PASSAGE SHOWN:
==*==
As international trade break new frontiers with technology and ultra-large vessels of economies of scale, the world continues to deepen trade facilitation between and among nations for inherent advantage of saving cost, time and eliminating bottlenecks in the global trade chain.



The World Trade Organisation (WTO) is increasingly focusing on ways to ease trade among member countries. With only four countries left to ratify the organization’s Trade Faciliation Agreement (TFA), SAMSON ECHENIM in this report, writes that now is the time for Nigeria to show commitment to the agreement by sending her instrument of ratification and further simplifying the country’s international trade processes, even as a member of the WTO.



In December 2013, member countries of the WTO concluded negotiations on a Trade Facilitation Agreement (TFA) at the Bali Ministerial Conference, as part of a wider “Bali Package.” Since then, WTO members have undertaken a legal review of the text. The resulting final text is available here. In line with the decision adopted in Bali, WTO members adopted on November 27, 2014 a Protocol of Amendment to insert the new Agreement into Annex 1A of the WTO Agreement. The TFA will enter into force once two-thirds of members have completed their domestic ratification process. At the moment, 106 countries have ratified the agreement, but not including Nigeria.



The Trade Facilitation Agreement contains provisions for expediting the movement, release and clearance of goods, including goods in transit. It also sets out measures for effective cooperation between customs and other appropriate authorities on trade facilitation and customs compliance issues. It further contains provisions for technical assistance and capacity building in this area.
==*==
INSTRUCTIONS:
• a. Using the trade facilitation report, explain in one to three sentences why the world keeps deepening trade facilitation between and among nations.
• b. Render this sentence from the trade facilitation report in Spanish: "The Trade Facilitation Agreement contains provisions for expediting the movement, release and clearance of goods, including goods in transit."
Rely only on the trade facilitation report for these tasks.

RECORD EXCERPTS:
==*==
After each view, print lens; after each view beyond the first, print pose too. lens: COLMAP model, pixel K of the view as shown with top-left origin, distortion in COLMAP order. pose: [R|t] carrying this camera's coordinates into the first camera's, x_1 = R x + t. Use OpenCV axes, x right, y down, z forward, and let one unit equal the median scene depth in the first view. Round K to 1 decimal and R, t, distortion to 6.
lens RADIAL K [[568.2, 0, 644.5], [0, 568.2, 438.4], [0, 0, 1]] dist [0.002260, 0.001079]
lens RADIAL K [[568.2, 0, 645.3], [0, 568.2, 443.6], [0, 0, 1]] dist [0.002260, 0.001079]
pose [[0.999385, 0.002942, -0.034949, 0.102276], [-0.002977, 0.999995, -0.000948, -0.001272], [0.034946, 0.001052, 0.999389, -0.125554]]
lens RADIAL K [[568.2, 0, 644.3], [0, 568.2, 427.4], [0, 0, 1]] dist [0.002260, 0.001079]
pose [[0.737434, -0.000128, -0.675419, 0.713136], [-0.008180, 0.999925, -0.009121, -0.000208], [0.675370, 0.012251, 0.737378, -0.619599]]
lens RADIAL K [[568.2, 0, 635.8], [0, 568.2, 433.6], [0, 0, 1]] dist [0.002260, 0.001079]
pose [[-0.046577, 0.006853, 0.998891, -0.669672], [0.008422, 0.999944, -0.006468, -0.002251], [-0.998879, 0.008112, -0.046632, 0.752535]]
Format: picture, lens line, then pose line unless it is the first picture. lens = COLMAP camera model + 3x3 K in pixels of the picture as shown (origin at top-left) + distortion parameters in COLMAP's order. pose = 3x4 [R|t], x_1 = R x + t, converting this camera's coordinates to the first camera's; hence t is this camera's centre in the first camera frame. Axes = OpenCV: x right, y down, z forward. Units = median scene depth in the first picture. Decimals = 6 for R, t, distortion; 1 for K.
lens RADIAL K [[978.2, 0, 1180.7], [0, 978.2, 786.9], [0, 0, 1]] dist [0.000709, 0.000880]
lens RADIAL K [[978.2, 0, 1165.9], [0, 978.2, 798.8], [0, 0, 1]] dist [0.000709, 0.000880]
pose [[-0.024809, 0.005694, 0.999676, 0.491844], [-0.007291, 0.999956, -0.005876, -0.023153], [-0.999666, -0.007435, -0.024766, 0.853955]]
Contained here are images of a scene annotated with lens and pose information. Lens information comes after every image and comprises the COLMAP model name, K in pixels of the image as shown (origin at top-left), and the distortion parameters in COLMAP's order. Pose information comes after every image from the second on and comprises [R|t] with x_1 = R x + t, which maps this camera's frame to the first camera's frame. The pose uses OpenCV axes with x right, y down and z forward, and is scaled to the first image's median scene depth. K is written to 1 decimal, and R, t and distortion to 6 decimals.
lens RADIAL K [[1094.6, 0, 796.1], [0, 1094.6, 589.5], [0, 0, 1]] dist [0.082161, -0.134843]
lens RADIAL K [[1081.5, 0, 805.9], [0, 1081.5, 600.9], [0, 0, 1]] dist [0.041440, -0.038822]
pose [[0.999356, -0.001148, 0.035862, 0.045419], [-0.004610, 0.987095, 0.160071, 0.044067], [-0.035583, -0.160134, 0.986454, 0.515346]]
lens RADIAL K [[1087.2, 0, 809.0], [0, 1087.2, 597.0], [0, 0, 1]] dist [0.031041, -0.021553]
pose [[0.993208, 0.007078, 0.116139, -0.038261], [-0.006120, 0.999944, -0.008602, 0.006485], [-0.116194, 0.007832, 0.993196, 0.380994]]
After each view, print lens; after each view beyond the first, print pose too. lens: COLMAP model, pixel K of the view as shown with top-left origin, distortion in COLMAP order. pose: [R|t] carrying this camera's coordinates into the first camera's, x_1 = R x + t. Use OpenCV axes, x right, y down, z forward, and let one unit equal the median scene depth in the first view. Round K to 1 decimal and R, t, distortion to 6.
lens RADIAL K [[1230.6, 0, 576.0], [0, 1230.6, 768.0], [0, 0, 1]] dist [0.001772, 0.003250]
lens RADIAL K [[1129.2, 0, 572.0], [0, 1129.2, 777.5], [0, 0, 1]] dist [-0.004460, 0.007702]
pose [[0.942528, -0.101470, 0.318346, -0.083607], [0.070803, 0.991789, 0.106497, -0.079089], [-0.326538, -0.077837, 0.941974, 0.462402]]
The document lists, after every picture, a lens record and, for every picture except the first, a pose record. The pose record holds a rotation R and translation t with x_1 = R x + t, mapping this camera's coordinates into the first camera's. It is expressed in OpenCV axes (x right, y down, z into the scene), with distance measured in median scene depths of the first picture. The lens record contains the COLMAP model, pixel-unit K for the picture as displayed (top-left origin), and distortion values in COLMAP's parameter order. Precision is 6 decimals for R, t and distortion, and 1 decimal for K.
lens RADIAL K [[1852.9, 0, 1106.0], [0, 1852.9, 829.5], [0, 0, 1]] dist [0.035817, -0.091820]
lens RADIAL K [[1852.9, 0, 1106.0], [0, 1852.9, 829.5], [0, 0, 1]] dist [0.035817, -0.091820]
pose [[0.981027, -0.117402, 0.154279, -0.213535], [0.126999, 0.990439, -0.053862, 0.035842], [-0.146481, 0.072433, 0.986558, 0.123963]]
==*==
EXERCISE SOLUTIONS:
• a. The world keeps deepening trade facilitation between and among nations for its inherent advantages. It saves cost and time and eliminates bottlenecks in the global trade chain.

• b. El Acuerdo sobre Facilitación del Comercio contiene disposiciones para agilizar el movimiento, el levante y el despacho de las mercancías, incluidas las mercancías en tránsito.